__WHAT YOU SHOULD DO__. Output the part of the journal entry starting at "It looks expensive" and ending at "has a GameCube.", word for word.

__DOCUMENT EXCERPT__.
[Start of section]

June 25th, 2003
|03:23 am - PlayFailure 2|
So it looks like my Playstation2 may be becoming sad. That is, it failed to read one disc I had recently played; both of the last two video games I've played managed to load at least partially, and then froze. On a second read, I was able to watch slightly more than half of a DVD... and then it failed to read the disc. Grrrr. At least I was able to watch all of Sexy Beast yesterday -- that was good.
I heard the lasers were crappy. Apparently so, and I just wasn't using it enough.
It looks expensive to replace. And I'm frankly not sure it is worth it. Right now its primary function is as an S-Video DVD player... and for the price of replacing the laser, I could probably get a better DVD player. Or I could apply the cost toward completing my HTPC/linedoubler project -- right now I've got the computer (fought with it alot tonight over OSes) and lack only an appropriate graphics card, sound card, and cables (VGA-component, SPDIF). That would be a better looking DVD image.
Which would leave me without a game system, which is how I was before. I only occasionally get interested in games. ommkarja has expressed almost no interest; she's a PC gamer at heart. bucy is by far the largest user, but he now has a GameCube.
It also leaves me with a stack of video games (~14), and accessories, which I could probably liquidate for something. Any advice?
|Date:||June 25th, 2003 11:58 am (UTC)|| |
From their FAQ
How is LuckyPush.com different from other consumer electronics matrix sites?
Other matrix sites run afoul of state and federal laws by selling non-viable products that couldn't generate revenues and profits on their own. For example, competitve sites sell e-books or business informational CDs for $30-$250. However, these products have no or little value and can often be obtained for free elsewhere. Without the offer of the attached free gift (whether it be an xbox or plasma TV), consumers would not participate. Such is tantamount to charging consumers for a sweepstakes or contest, which of course, is illegal.
The LuckyPush.com advantage is that we offer consumers products with value, new release DVDs at a price point - $25 with free shipping - competitive with any retailer. So what would you rather have - an info CD/coaster or a brand new blockbuster DVD? (That's a rhetorical question; please don't e-mail us with the obvious response).
It is so telling about their target market that they can ask and answer such a question so blatantly. But tell people what they want to hear:
How are you able to stay in business if you offer such great consumer value?
LuckyPush.com is a throw back to those near profitless e-businesses of the late 90's that burned cash and sacrificed profits early in hopes to develop a large, loyal customer base. Whereas other matrix sites immediately make a killing by selling informational CDs or e-Books at 2500% above cost, we certainly dont expect to enjoy such profits. What we do expect though, is long-run profitability through the sheer volume of transactions that we anticipate.
...that's just horseshit. Anyone could make money with a matrix scheme selling DVDs for $25. It requires almost no initial investment, certainly not VC.

[End of section]

Data extracted from a collection
[Start of section]

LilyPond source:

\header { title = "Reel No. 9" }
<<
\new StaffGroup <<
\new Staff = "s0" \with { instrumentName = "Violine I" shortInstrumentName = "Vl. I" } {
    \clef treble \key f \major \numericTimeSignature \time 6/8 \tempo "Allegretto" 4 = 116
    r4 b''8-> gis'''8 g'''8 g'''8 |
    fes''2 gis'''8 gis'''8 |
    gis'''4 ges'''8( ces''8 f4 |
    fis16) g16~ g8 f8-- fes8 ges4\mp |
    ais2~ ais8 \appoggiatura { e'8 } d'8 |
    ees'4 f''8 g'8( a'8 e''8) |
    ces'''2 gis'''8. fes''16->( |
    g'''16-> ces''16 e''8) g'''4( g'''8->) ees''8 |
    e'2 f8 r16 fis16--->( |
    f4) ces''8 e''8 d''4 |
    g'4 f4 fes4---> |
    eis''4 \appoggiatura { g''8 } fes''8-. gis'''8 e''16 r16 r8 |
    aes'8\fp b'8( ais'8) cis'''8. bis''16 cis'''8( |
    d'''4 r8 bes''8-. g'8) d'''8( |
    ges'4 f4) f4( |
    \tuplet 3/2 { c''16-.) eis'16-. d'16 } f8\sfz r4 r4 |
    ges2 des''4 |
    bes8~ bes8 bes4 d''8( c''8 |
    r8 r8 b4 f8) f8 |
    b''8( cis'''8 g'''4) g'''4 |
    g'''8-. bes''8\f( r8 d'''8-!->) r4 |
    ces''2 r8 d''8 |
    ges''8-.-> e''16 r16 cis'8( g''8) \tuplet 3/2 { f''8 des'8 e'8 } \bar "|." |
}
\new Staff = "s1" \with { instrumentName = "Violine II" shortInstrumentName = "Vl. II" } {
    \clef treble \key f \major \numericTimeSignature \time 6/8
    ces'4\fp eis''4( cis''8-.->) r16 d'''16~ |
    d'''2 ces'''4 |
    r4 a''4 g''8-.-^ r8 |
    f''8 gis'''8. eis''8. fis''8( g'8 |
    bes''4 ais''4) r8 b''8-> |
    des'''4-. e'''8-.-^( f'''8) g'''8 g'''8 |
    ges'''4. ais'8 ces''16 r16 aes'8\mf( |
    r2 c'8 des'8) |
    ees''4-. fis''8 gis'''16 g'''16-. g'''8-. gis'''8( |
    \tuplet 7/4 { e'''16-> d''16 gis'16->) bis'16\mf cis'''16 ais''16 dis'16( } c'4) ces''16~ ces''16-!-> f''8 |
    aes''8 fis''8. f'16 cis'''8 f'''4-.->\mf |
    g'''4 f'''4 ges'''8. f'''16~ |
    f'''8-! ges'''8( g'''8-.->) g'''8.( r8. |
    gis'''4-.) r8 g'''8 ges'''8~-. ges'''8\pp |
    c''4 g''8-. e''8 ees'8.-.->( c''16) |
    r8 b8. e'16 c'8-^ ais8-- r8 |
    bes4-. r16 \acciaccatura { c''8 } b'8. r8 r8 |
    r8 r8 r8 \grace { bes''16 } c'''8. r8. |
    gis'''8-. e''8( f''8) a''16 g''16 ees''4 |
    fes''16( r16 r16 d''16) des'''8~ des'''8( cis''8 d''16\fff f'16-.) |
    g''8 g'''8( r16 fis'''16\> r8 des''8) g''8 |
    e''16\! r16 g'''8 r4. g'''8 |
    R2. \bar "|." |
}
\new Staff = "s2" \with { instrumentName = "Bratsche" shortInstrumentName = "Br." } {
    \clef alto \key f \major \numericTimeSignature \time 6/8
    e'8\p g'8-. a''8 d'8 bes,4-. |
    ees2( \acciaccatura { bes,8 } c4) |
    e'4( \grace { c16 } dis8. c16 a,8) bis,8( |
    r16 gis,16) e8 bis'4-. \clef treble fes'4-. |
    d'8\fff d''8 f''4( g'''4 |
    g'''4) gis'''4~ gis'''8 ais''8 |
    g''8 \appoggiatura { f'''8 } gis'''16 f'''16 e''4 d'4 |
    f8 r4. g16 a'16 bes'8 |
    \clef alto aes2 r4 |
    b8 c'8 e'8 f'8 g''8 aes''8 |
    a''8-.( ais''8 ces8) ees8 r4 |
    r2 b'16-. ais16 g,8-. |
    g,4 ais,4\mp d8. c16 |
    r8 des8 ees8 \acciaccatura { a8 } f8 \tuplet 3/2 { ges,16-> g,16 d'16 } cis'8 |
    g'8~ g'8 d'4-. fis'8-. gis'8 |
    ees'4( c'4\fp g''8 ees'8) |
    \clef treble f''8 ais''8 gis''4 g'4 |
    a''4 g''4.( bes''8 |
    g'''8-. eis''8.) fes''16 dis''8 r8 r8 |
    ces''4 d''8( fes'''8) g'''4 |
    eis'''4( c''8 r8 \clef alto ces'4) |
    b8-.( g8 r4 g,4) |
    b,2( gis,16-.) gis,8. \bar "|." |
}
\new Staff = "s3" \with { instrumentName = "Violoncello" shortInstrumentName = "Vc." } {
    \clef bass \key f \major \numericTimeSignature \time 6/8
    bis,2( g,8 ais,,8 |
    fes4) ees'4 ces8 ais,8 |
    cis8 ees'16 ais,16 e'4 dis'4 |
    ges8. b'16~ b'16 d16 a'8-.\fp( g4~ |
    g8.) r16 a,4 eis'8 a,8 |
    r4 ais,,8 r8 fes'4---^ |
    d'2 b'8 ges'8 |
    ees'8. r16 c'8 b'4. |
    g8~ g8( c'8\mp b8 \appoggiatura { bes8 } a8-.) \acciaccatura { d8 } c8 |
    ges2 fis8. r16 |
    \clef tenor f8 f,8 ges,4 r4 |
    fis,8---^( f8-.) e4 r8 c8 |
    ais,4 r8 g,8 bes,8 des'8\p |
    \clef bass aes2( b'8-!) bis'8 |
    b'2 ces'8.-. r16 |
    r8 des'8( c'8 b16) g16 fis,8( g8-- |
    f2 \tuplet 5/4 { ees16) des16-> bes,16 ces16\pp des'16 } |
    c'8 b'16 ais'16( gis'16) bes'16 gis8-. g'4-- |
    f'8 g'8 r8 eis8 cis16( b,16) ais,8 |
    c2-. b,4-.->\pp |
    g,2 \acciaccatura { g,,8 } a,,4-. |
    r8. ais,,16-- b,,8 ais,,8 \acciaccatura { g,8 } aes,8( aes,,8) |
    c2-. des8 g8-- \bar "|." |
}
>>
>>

[End of section]

__TASK SOLUTION__.
It looks expensive to replace. And I'm frankly not sure it is worth it. Right now its primary function is as an S-Video DVD player... and for the price of replacing the laser, I could probably get a better DVD player. Or I could apply the cost toward completing my HTPC/linedoubler project -- right now I've got the computer (fought with it alot tonight over OSes) and lack only an appropriate graphics card, sound card, and cables (VGA-component, SPDIF). That would be a better looking DVD image.
Which would leave me without a game system, which is how I was before. I only occasionally get interested in games. ommkarja has expressed almost no interest; she's a PC gamer at heart. bucy is by far the largest user, but he now has a GameCube.